[THE TASK] Every entry in the data is to be written out exactly; no picture belongs in the copy.

START EXTRACTED ENTRIES

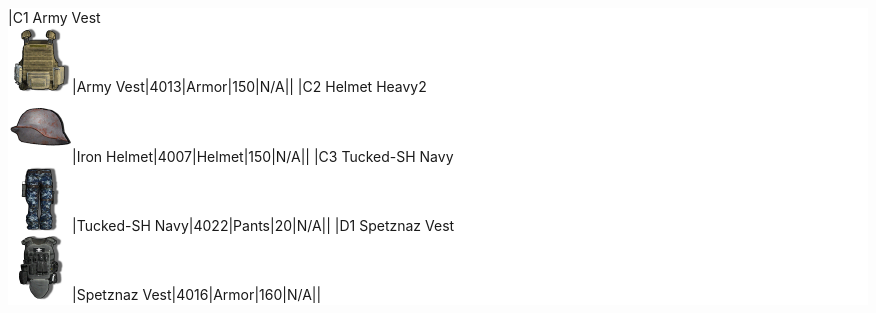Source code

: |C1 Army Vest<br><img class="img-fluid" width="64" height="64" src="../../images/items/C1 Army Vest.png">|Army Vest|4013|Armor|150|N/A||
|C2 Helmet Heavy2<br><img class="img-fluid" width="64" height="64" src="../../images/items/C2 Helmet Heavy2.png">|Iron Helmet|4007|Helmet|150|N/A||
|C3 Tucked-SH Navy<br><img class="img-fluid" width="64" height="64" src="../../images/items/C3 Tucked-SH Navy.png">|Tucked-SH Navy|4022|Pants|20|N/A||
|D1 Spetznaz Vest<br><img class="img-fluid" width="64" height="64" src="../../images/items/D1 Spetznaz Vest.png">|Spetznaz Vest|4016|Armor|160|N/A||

END EXTRACTED ENTRIES

[TASK SOLUTION]
Source code

: |C1 Army Vest<br><img class="img-fluid" width="64" height="64" src="../../images/items/C1 Army Vest.png">|Army Vest|4013|Armor|150|N/A||
|C2 Helmet Heavy2<br><img class="img-fluid" width="64" height="64" src="../../images/items/C2 Helmet Heavy2.png">|Iron Helmet|4007|Helmet|150|N/A||
|C3 Tucked-SH Navy<br><img class="img-fluid" width="64" height="64" src="../../images/items/C3 Tucked-SH Navy.png">|Tucked-SH Navy|4022|Pants|20|N/A||
|D1 Spetznaz Vest<br><img class="img-fluid" width="64" height="64" src="../../images/items/D1 Spetznaz Vest.png">|Spetznaz Vest|4016|Armor|160|N/A||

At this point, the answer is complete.